> [AIM OF THE TASK] Rewrite all of the items below, replacing "PRZYSTĘPNA CENA" with "NISKA CENA" and leaving everything else the same.

> [Extracted page text]
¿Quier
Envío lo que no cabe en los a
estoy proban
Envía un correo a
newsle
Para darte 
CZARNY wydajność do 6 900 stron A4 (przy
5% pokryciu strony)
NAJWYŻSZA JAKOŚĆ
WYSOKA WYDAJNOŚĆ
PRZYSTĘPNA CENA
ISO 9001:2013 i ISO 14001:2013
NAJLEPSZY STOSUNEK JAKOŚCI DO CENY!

> [RESULT FOR THIS EXERCISE]
¿Quier
Envío lo que no cabe en los a
estoy proban
Envía un correo a
newsle
Para darte 
CZARNY wydajność do 6 900 stron A4 (przy
5% pokryciu strony)
NAJWYŻSZA JAKOŚĆ
WYSOKA WYDAJNOŚĆ
NISKA CENA
ISO 9001:2013 i ISO 14001:2013
NAJLEPSZY STOSUNEK JAKOŚCI DO CENY!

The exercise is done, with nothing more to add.